Figure 1 Naturalisation and labour market outcomes: OLS and 2SLS

Figure 1 Naturalisation and labour market outcomes: OLS and 2SLS

In the second part of our paper, we further investigate the heterogeneity in labour market returns to naturalisation by focusing on differences in unobservable characteristics rather than on an observable one such as being a refugee or not. Implementing a Marginal Treatment Effects (MTE) approach, we can estimate the returns to naturalisation for individuals with different ‘resistance to treatment’, that is, with a different observed probability of naturalising (given their observable characteristics). The MTE profiles we report in Figure 2 for the probability of being employed (panel (a)) and of being actively participating to the labour market (panel (b)) consistently indicate the presence of considerable heterogeneity with respect to unobserved characteristics. Specifically, the markedly positive slope of the MTE profiles implies that the greatest benefits from naturalisation would accrue to individuals who are less likely to naturalise. According to our estimates, the returns from naturalisation are estimated to be zero for the individuals who naturalise. At the same time, they would be positive and statistically significant for those who fail to do so (that is, the ATT, average treatment effect on the treated, is zero, while the ATUT, average treatment effect on the untreated, is positive).

Figure 2 Labour market returns to naturalisation: Marginal treatment effects

Figure 2 Labour market returns to naturalisation: Marginal treatment effects

Policy implications

While restrictive policies and conditionality of eligibility rules may generate positive incentive effects to integrate, one cannot ignore the risk that setting the bar too high may discourage the integration of those with a weaker labour market attachment (Arendt et al. 2023). These estimates strongly suggest that current citizenship regimes in European countries prevent access to naturalisation precisely for those who could gain from it in terms of improved labour market integration. This finding thus implies that making eligibility rules more lenient for all types of migrants – and not just refugees – may potentially lead to more economically active and integrated migrant workers while yielding sizeable economic benefits for hosting societies.

References

Arendt, J, C Dustmann and H Ku (2023), “Refugee integration policies can lead to poorer integration outcomes”, VoxEU.org, 22 August.

Fasani, F, T Frattini and M Pirot (2023), "From Refugees to Citizens: Labor Market Returns to Naturalization," CEPR Discussion Paper 18675

Fasani, F, T Frattini and L Minale (2022), "(The Struggle for) Refugee integration into the labour market: evidence from Europe [Cashier or consultant? Entry labor market conditions, field of study, and career success]," Journal of Economic Geography 22(2): 351-393.

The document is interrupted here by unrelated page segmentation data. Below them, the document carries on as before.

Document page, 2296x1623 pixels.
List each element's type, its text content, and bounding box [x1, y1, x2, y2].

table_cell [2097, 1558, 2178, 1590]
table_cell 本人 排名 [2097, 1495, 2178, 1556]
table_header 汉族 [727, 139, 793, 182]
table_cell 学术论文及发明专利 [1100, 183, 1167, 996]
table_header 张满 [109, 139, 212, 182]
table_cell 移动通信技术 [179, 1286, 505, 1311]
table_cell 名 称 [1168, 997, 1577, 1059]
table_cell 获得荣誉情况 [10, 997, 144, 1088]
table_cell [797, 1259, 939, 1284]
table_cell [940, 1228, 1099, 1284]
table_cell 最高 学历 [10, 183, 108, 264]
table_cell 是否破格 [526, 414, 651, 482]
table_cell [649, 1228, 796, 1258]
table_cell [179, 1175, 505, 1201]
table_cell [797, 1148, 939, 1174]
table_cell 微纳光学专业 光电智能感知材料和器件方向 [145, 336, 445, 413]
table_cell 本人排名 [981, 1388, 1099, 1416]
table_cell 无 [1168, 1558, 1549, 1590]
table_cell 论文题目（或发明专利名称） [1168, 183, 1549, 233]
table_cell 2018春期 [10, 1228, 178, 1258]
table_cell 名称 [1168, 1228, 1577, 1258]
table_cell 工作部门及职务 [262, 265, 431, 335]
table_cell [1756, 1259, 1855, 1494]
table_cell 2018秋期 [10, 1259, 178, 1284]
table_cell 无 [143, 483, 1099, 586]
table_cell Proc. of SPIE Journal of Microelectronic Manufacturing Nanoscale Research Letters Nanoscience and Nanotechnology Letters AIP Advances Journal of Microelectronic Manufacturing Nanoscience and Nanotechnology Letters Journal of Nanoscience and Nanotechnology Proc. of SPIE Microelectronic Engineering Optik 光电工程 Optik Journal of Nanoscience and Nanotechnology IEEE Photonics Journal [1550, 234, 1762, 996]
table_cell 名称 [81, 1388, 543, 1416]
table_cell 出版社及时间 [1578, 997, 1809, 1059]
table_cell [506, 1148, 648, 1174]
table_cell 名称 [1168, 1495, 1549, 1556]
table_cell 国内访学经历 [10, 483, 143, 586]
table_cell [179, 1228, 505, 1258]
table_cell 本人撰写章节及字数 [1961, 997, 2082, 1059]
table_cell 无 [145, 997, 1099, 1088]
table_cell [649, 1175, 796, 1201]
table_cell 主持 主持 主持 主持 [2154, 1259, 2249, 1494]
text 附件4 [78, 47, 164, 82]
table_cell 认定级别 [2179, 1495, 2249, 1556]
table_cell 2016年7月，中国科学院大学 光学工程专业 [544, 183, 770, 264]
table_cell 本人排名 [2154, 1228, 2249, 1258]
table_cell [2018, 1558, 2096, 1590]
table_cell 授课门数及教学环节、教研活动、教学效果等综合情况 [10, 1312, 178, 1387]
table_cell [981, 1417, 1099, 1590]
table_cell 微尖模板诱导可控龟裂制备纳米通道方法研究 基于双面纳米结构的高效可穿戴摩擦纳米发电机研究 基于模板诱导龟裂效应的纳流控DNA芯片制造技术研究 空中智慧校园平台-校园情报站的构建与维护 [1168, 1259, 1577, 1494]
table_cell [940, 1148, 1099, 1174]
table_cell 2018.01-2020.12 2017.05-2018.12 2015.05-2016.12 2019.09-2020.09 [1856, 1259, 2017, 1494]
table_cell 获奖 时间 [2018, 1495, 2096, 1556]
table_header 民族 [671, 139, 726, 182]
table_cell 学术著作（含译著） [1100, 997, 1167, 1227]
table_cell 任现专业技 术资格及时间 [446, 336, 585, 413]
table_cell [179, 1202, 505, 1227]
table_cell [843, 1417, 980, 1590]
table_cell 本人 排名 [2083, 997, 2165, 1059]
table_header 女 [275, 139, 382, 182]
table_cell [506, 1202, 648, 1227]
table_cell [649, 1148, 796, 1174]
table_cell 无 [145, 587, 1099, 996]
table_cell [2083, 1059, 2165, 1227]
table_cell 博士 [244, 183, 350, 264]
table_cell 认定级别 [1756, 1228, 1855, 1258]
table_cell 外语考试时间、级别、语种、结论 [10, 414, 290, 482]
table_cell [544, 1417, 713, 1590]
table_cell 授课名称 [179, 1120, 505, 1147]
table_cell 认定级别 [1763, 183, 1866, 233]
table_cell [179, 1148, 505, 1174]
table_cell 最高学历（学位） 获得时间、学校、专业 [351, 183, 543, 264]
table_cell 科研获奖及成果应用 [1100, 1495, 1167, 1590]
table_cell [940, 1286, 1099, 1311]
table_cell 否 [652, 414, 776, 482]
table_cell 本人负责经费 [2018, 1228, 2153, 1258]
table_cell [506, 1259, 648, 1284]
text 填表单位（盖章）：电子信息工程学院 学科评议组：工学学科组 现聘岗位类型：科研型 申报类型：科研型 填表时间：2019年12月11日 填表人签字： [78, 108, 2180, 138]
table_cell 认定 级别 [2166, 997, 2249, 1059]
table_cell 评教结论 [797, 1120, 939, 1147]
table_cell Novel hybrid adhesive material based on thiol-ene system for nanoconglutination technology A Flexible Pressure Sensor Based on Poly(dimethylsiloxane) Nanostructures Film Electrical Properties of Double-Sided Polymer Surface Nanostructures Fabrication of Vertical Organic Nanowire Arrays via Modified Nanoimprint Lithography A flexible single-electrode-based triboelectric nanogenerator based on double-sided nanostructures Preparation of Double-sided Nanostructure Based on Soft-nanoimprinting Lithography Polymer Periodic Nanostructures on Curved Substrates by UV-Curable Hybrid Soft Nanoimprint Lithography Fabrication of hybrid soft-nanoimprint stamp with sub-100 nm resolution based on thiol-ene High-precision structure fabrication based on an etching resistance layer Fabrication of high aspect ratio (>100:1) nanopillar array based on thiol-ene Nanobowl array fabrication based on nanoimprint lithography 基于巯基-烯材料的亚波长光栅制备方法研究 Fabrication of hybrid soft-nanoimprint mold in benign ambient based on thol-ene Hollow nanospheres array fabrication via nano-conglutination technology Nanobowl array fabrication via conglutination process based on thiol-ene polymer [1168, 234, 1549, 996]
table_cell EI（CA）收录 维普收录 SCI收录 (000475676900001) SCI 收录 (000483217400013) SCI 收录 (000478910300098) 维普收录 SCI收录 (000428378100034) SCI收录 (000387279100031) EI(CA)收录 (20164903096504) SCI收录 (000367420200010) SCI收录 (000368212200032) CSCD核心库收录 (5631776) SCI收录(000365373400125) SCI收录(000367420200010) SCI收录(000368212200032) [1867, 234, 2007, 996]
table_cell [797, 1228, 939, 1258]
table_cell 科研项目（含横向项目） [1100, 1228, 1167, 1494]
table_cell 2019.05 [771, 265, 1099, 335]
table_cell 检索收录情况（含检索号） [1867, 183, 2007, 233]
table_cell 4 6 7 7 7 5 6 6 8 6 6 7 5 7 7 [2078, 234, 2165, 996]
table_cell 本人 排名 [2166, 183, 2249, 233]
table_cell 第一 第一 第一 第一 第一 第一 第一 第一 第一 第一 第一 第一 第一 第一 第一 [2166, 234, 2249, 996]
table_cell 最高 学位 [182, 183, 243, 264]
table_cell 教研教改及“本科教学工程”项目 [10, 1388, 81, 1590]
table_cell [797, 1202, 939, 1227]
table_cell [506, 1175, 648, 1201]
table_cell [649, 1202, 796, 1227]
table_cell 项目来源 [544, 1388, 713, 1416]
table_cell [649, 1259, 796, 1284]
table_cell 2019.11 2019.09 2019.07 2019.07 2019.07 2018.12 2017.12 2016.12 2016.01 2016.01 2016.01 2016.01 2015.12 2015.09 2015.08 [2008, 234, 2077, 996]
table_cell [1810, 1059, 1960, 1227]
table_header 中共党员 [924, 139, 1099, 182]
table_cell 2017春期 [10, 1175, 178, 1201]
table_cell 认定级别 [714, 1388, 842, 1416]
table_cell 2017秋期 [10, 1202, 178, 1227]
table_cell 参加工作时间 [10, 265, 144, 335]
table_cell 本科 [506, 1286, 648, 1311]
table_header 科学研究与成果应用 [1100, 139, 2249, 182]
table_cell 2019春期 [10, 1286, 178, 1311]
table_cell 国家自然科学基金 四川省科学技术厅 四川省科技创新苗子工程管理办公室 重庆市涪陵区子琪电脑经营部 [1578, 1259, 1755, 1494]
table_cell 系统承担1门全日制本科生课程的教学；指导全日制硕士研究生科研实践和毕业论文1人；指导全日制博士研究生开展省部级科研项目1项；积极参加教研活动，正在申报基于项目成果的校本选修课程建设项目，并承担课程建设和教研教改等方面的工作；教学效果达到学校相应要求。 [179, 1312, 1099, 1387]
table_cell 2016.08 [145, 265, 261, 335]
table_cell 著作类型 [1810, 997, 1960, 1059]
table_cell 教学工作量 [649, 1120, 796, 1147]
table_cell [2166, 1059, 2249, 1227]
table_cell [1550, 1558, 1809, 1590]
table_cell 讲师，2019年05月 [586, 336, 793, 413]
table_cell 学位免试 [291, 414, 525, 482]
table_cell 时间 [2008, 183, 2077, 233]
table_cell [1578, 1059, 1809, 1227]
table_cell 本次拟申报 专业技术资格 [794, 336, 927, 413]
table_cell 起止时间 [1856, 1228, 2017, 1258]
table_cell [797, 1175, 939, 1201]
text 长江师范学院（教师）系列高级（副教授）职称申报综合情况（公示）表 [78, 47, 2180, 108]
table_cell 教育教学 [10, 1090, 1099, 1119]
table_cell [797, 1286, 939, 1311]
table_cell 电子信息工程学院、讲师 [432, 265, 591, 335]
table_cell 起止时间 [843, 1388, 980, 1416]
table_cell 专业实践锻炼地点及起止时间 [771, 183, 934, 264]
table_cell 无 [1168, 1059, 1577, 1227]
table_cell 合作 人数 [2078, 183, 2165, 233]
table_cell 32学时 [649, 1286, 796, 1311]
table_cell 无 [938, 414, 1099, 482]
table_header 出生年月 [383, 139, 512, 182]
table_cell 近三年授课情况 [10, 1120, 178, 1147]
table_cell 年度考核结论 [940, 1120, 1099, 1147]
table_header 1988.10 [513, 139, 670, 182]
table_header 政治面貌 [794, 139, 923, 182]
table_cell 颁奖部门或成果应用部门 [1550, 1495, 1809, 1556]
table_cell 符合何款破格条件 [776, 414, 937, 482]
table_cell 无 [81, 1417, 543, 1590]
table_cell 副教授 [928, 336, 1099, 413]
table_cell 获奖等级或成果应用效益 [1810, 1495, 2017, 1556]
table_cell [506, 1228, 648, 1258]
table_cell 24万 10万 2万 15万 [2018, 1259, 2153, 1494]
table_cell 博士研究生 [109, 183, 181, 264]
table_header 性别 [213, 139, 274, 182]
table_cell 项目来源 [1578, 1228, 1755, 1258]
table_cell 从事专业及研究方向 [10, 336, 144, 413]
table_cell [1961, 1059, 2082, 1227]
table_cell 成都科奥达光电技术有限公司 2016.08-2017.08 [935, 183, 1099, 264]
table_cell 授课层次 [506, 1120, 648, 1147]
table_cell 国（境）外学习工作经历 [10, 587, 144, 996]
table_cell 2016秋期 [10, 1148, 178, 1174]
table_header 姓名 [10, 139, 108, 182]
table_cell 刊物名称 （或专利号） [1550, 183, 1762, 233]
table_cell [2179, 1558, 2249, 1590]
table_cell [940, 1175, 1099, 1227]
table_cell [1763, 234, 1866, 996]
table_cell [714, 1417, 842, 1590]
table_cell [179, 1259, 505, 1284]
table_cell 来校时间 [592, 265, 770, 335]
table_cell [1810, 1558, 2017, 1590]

Hainmueller, J, D Hangartner and G Pietrantuono (2017), “Catalyst or crown: Does naturalization promote the long-term social integration of immigrants?”, American Political Science Review 111(2): 256–276.

Hasager, L, G Peri and M Foged (2022), “Language training and placement in strong labour markets promote refugees’ long-run economic integration”, VoxEU.org, 11 December.

Vonnahme, C and C Gathmann (2022), “Citizenship policies and educational performance of immigrant children”, VoxEU.org, 17 November.